As the Latimer case is going to the Supreme Court once again, this will be a busy year for CCD and its Human Rights Committee. CCD, along with other organizations, has sought intervenor status in this case. CCD has been involved in both of Robert Latimer's appeals which took place at the Saskatchewan Court of Appeal level. CCD did not intervene in the last Supreme Court of Canada appeal because it addressed grounds outside of CCD's expertise.

Regardless of whether CCD is granted intervenor status in the case, there will be a great deal of work for CCD to do when the case is before the court and at the time that the decision is brought down.

Past experience has taught CCD that if it, and its member organizations are not vigilant, then the point of view of people with disabilities will be absent from the public discourse on the Latimer case. With its member organizations, CCD has made a concerted effort to make the disability community's expertise on this case known to members of the media.
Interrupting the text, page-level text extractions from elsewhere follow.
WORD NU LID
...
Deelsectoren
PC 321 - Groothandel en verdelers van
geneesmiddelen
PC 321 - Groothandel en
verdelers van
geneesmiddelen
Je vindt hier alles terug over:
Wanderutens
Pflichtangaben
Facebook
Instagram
CCD has also produced public education material on the Latimer case to inform the general public about the perspective of people with disabilities on the case. CCD's most recent public education piece is the booklet "Reflections of People with Disabilities on the Latimer Case." At a CCD Council meeting, members observed that the public had very little opportunity to hear from parents who have children with disabilities who make radically different choices than that of the Latimer family and from people with disabilities similar to Tracy's disability who go on to have happy and productive lives. CCD's booklet conveys an important disability-positive message which states clearly that Robert Latimer's decision to murder Tracy was the wrong choice and one which robbed a human being of her right to life and all that goes along with being alive: joy and pain, happiness and sadness, victories and disappointments. The publication reiterates the disability movement's point of view that no one has the right to take choice away from a person with a disability.
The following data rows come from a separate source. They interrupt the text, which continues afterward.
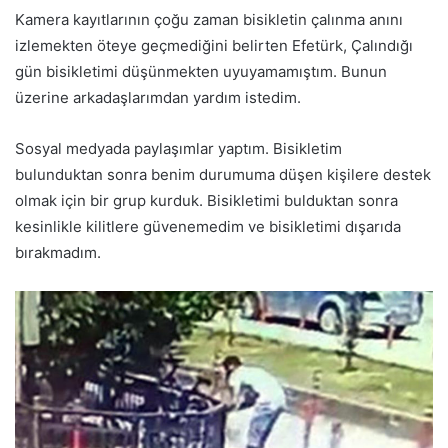
Kamera kayıtlarının çoğu zaman bisikletin çalınma anını
izlemekten öteye geçmediğini belirten Efetürk, Çalındığı
gün bisikletimi düşünmekten uyuyamamıştım. Bunun
üzerine arkadaşlarımdan yardım istedim.
Sosyal medyada paylaşımlar yaptım. Bisikletim
bulunduktan sonra benim durumuma düşen kişilere destek
olmak için bir grup kurduk. Bisikletimi bulduktan sonra
kesinlikle kilitlere güvenemedim ve bisikletimi dışarıda
bırakmadım.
CCD has advertised the availability of "Reflections of People with Disabilities on the Latimer Case" to libraries in Canada and the United States, as libraries have the capacity to make the publication available to a wide number of readers.
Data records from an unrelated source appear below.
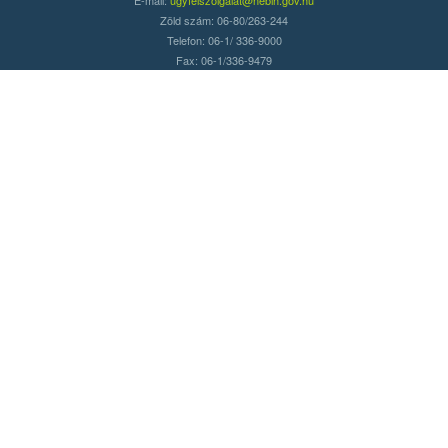
Zöld szám: 06-80/263-244
Telefon: 06-1/ 336-9000
Fax: 06-1/336-9479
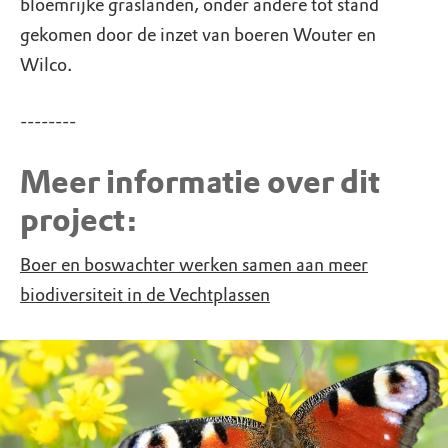
bloemrijke graslanden, onder andere tot stand
gekomen door de inzet van boeren Wouter en
Wilco.
--------
Meer informatie over dit
project:
Boer en boswachter werken samen aan meer
biodiversiteit in de Vechtplassen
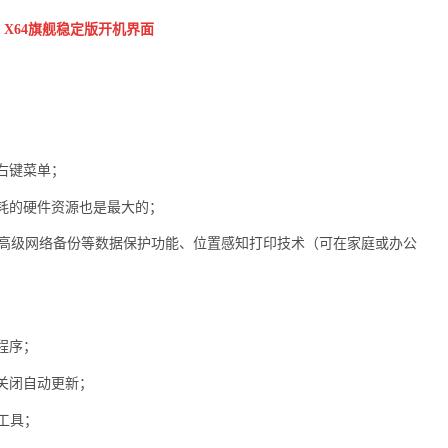
7 X64旗舰稳定版开机界面
右键菜单；
耗的硬件资源也是最大的；
高级网络备份等数据保护功能、位置感知打印技术（可在家庭或办公
程序；
关闭自动更新；
工具；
CCD launched the booklet at a public reading at a mainstream bookstore in Winnipeg. Once again the public had the opportunity to learn that Robert Latimer's choice was the wrong choice. Following a presentation at the event by a boy, who uses a wheelchair and a voice synthesizer to facilitate communication, it was obvious to all in attendance that there could have been opportunities for Tracy to come out and participate in society, if Robert Latimer had not murdered her.

CCD has also helped researchers working on the Latimer case. For example, CCD made its files available to Ruth Enns who recently published "A Voice Unheard." This book is now available in bookstores and presents the viewpoint of a woman with a disability on the case.

Over the years, CCD has also published the Latimer Watch, which alerts readers to new developments in the case and brings to the attention of the disability rights movement new threats to the fundamental human rights of people with disabilities. In the coming months, CCD will continue to distribute the Latimer Watch to keep those interested in the case up to date with happenings in the case and to share new strategies being developed by CCD's Human Rights Committee to ensure that people with disabilities are front and center in the discussions which take place on this case. CCD's motto is "VOICE OF OUR OWN" and it uses the Latimer Watch to ensure that the consumer voice is both constant and informed on this case which has been tried in both the court of law and the court of public opinion.

To date, Canada's legal system has responded to this case in a manner which has ensured Canadians with disabilities equal protection and benefit of the law. Where we have not fared so well is in the court of public opinion. There are many Canadians who continue to maintain that Robert Latimer should not receive the full penalty of the law.

CCD's on-going presence is needed in order to challenge all of those who assert publicly that it is better to be dead than disabled, as this is what people do when they support a lesser sentence for Robert Latimer.

Your financial support for CCD's work in this area is important. Please give generously to the Tracy Fund.